_Work to complete_: Arrange all of the following data as a two-column CSV with the headers item and classification, one row per item. Put each value in a single quoted field with line breaks turned into spaces, and leave the pictures out.
***** Provided records
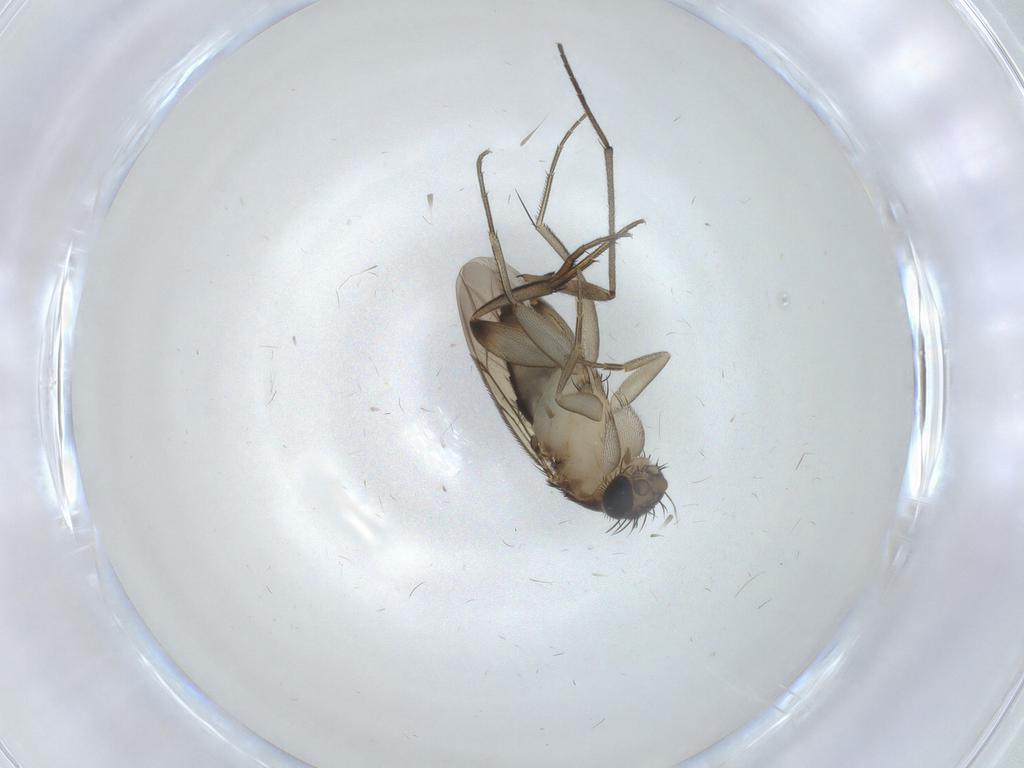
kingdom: Animalia
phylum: Arthropoda
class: Insecta
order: Diptera
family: Phoridae
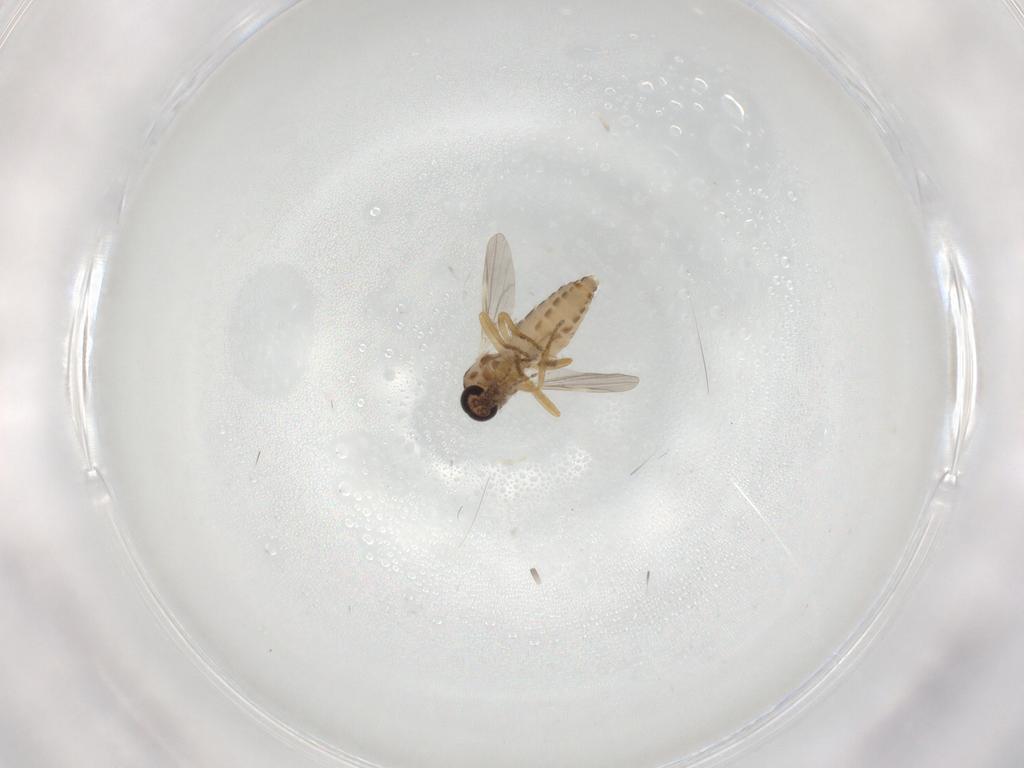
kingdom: Animalia
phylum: Arthropoda
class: Insecta
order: Diptera
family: Ceratopogonidae
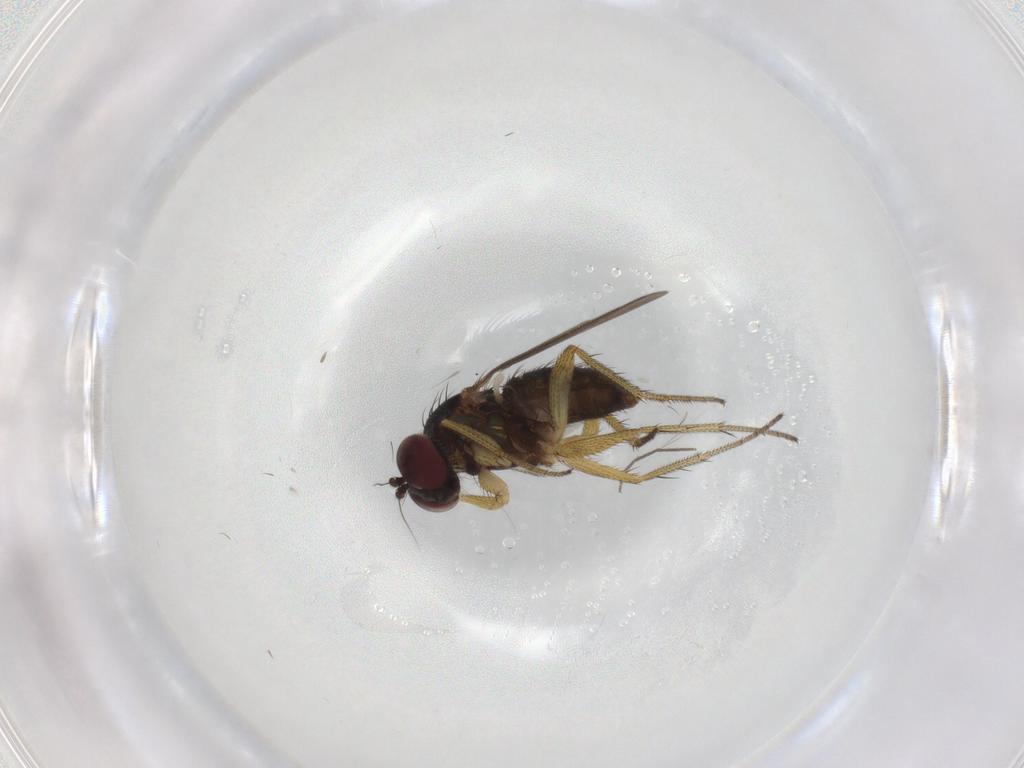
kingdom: Animalia
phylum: Arthropoda
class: Insecta
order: Diptera
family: Dolichopodidae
**********
_Written response_:
item,classification
"kingdom:","Animalia"
"phylum:","Arthropoda"
"class:","Insecta"
"order:","Diptera"
"family:","Phoridae"
"kingdom:","Animalia"
"phylum:","Arthropoda"
"class:","Insecta"
"order:","Diptera"
"family:","Ceratopogonidae"
"kingdom:","Animalia"
"phylum:","Arthropoda"
"class:","Insecta"
"order:","Diptera"
"family:","Dolichopodidae"